ACTIVITY: Copy whichever lines of the data hold the word "NOVIEMBRE".

Saved data entries

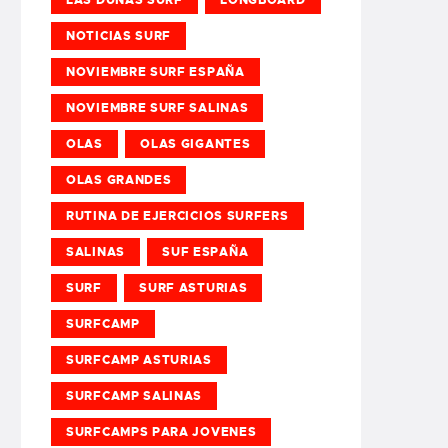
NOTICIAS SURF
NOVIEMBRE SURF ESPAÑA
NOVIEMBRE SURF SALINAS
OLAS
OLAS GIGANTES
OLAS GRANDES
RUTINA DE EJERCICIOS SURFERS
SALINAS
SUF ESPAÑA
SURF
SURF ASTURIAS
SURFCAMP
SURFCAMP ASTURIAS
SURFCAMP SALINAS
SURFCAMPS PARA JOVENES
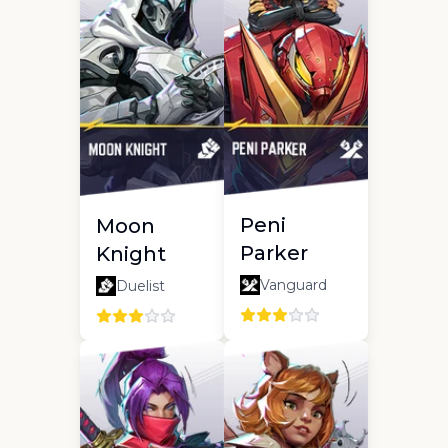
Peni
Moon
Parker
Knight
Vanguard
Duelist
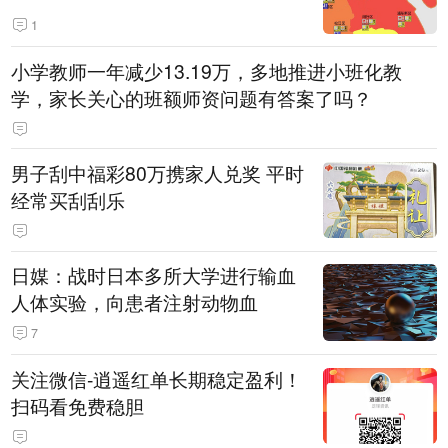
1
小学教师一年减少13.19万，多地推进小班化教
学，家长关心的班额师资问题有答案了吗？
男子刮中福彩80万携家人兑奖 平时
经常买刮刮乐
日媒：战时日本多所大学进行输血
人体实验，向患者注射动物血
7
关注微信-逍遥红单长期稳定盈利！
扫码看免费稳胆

==

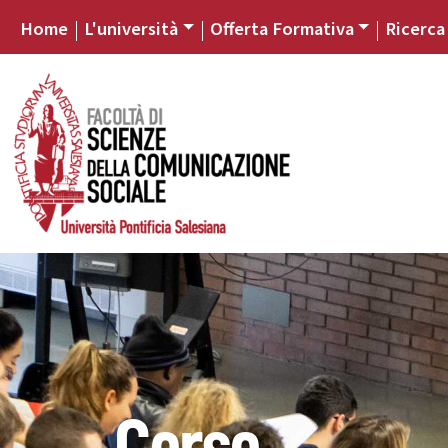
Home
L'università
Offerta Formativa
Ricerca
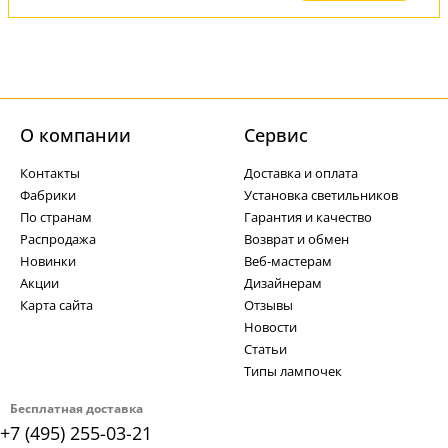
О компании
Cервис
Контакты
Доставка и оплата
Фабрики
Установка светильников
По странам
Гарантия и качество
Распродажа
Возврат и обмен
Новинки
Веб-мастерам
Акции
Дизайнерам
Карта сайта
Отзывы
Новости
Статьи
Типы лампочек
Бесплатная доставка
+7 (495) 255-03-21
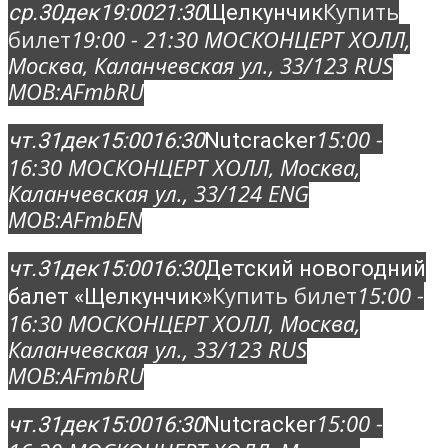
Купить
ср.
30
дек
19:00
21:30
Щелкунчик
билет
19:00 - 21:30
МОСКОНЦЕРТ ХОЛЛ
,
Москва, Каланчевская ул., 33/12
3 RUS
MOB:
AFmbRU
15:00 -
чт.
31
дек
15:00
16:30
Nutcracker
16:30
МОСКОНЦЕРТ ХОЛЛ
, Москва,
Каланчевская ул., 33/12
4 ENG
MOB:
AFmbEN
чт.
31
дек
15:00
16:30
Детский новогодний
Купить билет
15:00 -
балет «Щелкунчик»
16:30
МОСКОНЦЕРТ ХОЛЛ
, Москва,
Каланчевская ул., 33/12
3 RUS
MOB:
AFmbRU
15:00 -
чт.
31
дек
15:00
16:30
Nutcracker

---

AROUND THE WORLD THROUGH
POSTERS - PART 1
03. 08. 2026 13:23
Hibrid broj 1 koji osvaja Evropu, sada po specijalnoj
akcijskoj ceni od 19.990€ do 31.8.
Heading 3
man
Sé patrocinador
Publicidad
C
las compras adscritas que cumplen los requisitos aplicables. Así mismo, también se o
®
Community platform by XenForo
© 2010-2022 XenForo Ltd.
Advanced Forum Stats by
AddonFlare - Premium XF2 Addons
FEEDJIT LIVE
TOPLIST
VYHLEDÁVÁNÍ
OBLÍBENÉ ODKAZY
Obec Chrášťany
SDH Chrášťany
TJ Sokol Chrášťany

ANSWER TO THIS EXERCISE:
NOVIEMBRE SURF ESPAÑA
NOVIEMBRE SURF SALINAS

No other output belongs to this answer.